If only law schools were actually making a choice. They're not. When law schools expand their course offerings, well, that's just it. They expand course offerings. They never engage in choice. They don't say "X course would be great, in fact, better than Y, which is virtually useless, so let's replace Y with X." No, they say "X would be great, let's add that, and replace $$ with $$$."
Yes, clinical education is expensive. A whole lot more expensive than externships, but let's put that issue off for another time. A class with 10 students is more expensive than a class with 100. No debate there. And reformers do often ask for more of those 10 person classes. So let's look at what other expensive seminar courses UC Hastings is offering:
Accountability in International Human Rights Law - It's often joked that the bulk of law students enroll hoping to practice international human rights law, but that this of course is a practice area which is virtually non-existent. Apparently Hastings didn't get the joke.
Asian Pacific Americans and the Law - Truth is America doesn't have a great track record with Asian immigrants, what with the railroads and internment camps and all that. But, these aren't really contemporary legal issues, and the class would be better placed in a history department.

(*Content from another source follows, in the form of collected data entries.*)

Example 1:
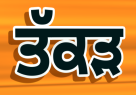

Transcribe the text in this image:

ਤੱਕੜ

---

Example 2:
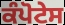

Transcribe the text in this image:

ਕੰਪੋਟੇਸ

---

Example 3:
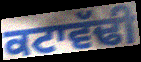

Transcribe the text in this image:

ਕਟਾਵੱਢੀ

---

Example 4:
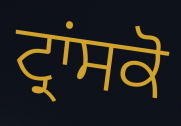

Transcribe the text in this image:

There are immigration issues for Asian Americans, but that topic isn't in the course description.
China and the International Legal Order - This is a class that discusses China's role in the UN, WTO, and how it views trade and sovereignty issues. Perfect for the exactly 0 students who go on to become ambassador to China. Useless for the rest.

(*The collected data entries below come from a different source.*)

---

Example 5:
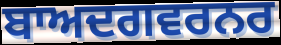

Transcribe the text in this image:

ਬਾਅਦਗਵਰਨਰ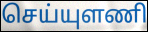
செய்யுளணி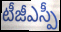
టీజీఎస్పీ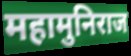
महामुनिराज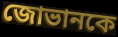
জোভানকেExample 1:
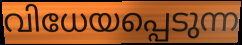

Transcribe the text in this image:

വിധേയപ്പെടുന്ന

Critical Race Theory - Almost every school offers some version of this. And they pay a very expensive law professor for it instead of a much cheaper French postmodern literary theorist, and if at any point you discuss Foucault, Derrida, Lacan, or Baudrillard, that's really who should be teaching this class because you're using "critical" to mean "obfuscated beyond comprehension" and "theory" to mean "fashionable nonsense."
Film and the Law - It's not a class on the publication of private facts in documentaries. It's exactly what you think it is.

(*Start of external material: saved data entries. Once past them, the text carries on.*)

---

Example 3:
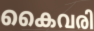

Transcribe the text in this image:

കൈവരി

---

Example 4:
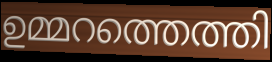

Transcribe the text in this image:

ഉമ്മറത്തെത്തി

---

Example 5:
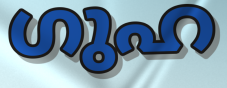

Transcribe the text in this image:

ഗുഹ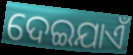
ଦେଇଯାଏଁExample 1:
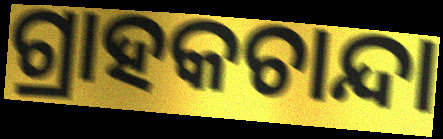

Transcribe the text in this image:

ଗ୍ରାହକଚାନ୍ଦା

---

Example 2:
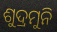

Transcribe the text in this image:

ଶୁଦ୍ରମୁନି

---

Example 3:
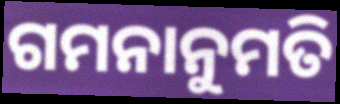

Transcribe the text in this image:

ଗମନାନୁମତି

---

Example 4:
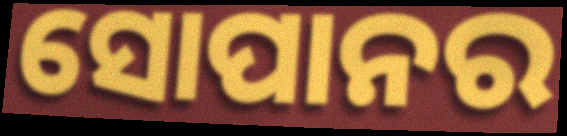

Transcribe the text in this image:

ସୋପାନର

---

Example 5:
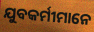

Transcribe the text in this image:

ଯୁବକର୍ମୀମାନେ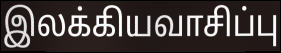
இலக்கியவாசிப்பு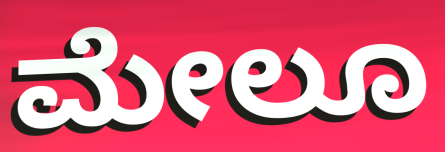
ಮೇಲೂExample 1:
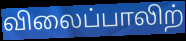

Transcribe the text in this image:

விலைப்பாலிற்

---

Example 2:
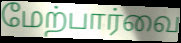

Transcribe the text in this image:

மேற்பார்வை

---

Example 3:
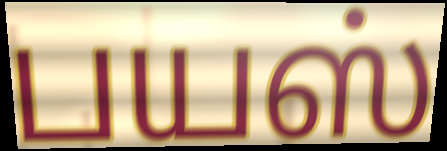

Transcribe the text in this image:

பயஸ்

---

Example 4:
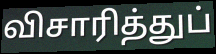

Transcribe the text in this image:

விசாரித்துப்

Law of the Human Body - Whether we should be allowed to enter into a kidney exchange is a really interesting issue. You can cancel the class and buy everyone interested in it a copy of Leo Katz's Why the Law is So Perverse instead.
UC Hastings does offer a number of practice-oriented seminars and simulation courses. And that's great. But remember, the operative word here was choice. Hastings isn't making a choice, it's just piling on every class a professor has an interest in and passing the increased costs along to the students. And that's basically the attitude every other school takes. "Oh my gorsh! How can you say that a wills drafting seminar is more important than a legal issue that isn't handled in the courts but rather by top-level political officials who are more beholden to voters than legal principles? Better offer both!"
Learn to make the hard choices, Dean Wu. Take the soft-serve ice cream off your course catalog until you can afford it. And for the love of God, publish your damn NALP report or shut the hell up about how expensive it is to become transparent.
Just for good measure, we saved the most ridiculous Hastings class for last:
Research Seminar on Career of Roger Traynor - "The student work will contribute to a biography that Professor Hazard is exploring in cooperation with Michael Traynor, the Justice's son and himself a prominent lawyer, and with Professor Emeritus James McCall of Hastings." You get to pay for the privilege of helping your professor write a book that will carry his name, and not yours, and where he'll collect royalties, and not you. Not only is this worthless as a law school class, it is incredibly exploitative and if law schools had serious ethical guidelines the professor would be sacked, along with whoever approved this class.
Guess it takes the most influential person in legal academia to pull off a system where students pay to be research assistants.